Arddun Penasgell or Benasgell (b. 510s, Hen Ogledd) was a Brittonic princess and a queen of Powys in the 6th century.

== Life ==
The exact origin of her nickname, Penasgell (Brittonic : Winged Head), rarely used in Medieval texts, is unknown. It could refer to her hair. Assuming that the word asgell should be replaced by askol (thistle), this epithet would make more sense and might refer to particularly dishevelled hair.

Arddun Penasgell was the presumed daughter of King Pabo Post Prydain and sister to Sawyl Penuchel (Sawyl the Arrogant). She was born in the 510s in the central part of Hen Ogledd. According to tradition, her father having list his estates to the Angles, her family retreated into Wales, looking for a matrimonial alliance. As a result, she married the king of Powys Brochfael Ysgithrog (Long-teeth) by whom she had several children, among whom Saint Tysilio and Brochfael's successor Cynan Garwyn.

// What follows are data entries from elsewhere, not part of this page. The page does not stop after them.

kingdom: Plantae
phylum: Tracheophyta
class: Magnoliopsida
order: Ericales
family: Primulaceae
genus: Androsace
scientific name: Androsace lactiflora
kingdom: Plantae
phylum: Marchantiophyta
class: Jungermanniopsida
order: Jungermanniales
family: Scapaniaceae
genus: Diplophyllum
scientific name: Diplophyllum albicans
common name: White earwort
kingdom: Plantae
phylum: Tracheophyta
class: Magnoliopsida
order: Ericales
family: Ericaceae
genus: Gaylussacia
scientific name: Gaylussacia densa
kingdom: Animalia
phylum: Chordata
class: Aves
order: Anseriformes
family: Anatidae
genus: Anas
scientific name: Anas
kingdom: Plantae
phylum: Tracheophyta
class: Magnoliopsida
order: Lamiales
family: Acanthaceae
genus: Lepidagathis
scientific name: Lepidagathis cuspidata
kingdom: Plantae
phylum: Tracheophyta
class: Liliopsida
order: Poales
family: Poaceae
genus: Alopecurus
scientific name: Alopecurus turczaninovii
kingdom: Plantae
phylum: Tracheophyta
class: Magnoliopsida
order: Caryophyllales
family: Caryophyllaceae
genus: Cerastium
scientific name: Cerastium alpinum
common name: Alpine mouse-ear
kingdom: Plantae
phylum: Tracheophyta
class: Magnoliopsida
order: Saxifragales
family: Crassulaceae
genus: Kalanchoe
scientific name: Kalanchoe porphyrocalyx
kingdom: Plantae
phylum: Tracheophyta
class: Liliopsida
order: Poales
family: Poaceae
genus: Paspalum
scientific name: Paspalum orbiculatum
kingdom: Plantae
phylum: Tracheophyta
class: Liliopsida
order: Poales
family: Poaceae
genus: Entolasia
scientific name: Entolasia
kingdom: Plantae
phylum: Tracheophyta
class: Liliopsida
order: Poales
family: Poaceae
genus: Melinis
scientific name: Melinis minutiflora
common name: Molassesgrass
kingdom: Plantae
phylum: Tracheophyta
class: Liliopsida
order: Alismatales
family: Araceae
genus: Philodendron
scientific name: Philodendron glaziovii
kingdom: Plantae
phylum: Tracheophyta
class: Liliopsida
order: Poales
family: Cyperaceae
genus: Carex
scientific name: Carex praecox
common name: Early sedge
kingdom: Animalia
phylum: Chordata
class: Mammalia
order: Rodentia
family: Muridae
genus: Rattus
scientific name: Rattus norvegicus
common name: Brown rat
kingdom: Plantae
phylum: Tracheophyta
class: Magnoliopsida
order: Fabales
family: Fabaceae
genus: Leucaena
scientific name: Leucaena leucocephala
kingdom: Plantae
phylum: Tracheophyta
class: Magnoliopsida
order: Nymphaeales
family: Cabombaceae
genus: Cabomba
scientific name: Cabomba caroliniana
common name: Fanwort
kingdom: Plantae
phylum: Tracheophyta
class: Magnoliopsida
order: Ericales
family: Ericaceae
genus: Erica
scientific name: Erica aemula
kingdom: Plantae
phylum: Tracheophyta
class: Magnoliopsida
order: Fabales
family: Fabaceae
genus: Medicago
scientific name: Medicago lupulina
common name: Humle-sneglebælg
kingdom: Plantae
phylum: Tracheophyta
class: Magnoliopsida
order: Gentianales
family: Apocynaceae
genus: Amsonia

In spite of the lack of information about her, legend says that she took holy orders at the end of her life and became a saint. Although a parish in Gwynedd is named after her, there is no evidence of her religious role.

== In the Welsh Triads ==
She is mentioned in the Welsh Triads Peniarth MS 47 as the sister of Peredur and Gwrgi mab Eliffer. The triads being contradictory, her position is rather delicate.

80. — (Myv., 392, 52). Three Fair Womb-Burdens in the Island of Prydain: Uryen and Eurddyl, children of Kynvarch Hen, who were together in the womb of Nevyn, daughter of Brychan, their mother; Owain, son of Uryen, and Morvud, his sister, together in the womb of Modron, daughter of Avallach; Gwrgi, Peredur and Keindrech Pen Ascell, children of Eliffer Gosgorddvawr, in the womb of Eurddyl, daughter of Kynvarch, their mother.

Peniarth MS 50 calls the third sibling Ceindrech Pen Ascell whereas other texts call Ceindrech the daughter of King Brychan Brycheiniog and state that Arddun, not Ceindrech, was nicnamed Penasgell and was the daughter of Eliffer. These discrepancies make it impossible to clearly identify who this woman was, although it is possible that there were several women named Arrdun or the Triads were ill-interpreted, causing more confusion.